• Required work: In the passage on concentrated wealth, reproduce the text starting with "The dollars which" and going on through "of your village.", changing "village" to "hamlet".

The dollars which previously flowed as a "self-correcting river" through our economy have found their way into still pools at the side of that flow, better said, at the top of that flow. If these statistics were "teleported" through time to some sleepy, poverty ridden village of Dark Ages Europe, they would be perfectly accurate.
The wealth of the prevailing noble despots, validated by the "Divine Right of Kings" idea popular at the time, might have been considered quite desirable, that is, sitting hungry in a hovel somewhere in the realm, a certain pride and security might have derived from having a rich local aristocrat as the owner of everything -- too often, "everything" including the local economy and the people of your village.
In our Medieval example, the "wealth redistribution" would have been accomplished centuries beforehand. Further, given acceptable conditions of life during this time, it would not have been illicit wealth distribution. It would have, instead, been simple "the way things were."

• Given data:
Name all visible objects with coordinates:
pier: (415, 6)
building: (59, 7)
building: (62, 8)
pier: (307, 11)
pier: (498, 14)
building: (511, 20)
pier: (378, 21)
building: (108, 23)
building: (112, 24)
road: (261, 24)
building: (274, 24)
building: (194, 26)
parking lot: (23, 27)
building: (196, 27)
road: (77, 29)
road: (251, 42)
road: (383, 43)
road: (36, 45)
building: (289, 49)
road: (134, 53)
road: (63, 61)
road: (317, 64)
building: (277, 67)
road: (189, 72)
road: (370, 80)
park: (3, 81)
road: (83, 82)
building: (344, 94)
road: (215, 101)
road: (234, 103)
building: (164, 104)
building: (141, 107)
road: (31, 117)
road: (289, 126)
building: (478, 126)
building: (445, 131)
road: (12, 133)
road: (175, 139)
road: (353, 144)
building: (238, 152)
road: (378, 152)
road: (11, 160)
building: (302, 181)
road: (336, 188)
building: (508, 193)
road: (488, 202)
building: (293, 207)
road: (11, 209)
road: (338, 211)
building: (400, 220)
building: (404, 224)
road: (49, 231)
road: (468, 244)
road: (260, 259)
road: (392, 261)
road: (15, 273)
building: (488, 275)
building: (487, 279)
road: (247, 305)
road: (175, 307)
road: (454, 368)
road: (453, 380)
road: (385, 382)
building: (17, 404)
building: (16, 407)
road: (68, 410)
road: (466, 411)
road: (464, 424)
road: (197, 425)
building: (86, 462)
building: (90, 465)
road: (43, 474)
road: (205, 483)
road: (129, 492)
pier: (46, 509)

• Response to this task:
The dollars which previously flowed as a "self-correcting river" through our economy have found their way into still pools at the side of that flow, better said, at the top of that flow. If these statistics were "teleported" through time to some sleepy, poverty ridden hamlet of Dark Ages Europe, they would be perfectly accurate.
The wealth of the prevailing noble despots, validated by the "Divine Right of Kings" idea popular at the time, might have been considered quite desirable, that is, sitting hungry in a hovel somewhere in the realm, a certain pride and security might have derived from having a rich local aristocrat as the owner of everything -- too often, "everything" including the local economy and the people of your hamlet.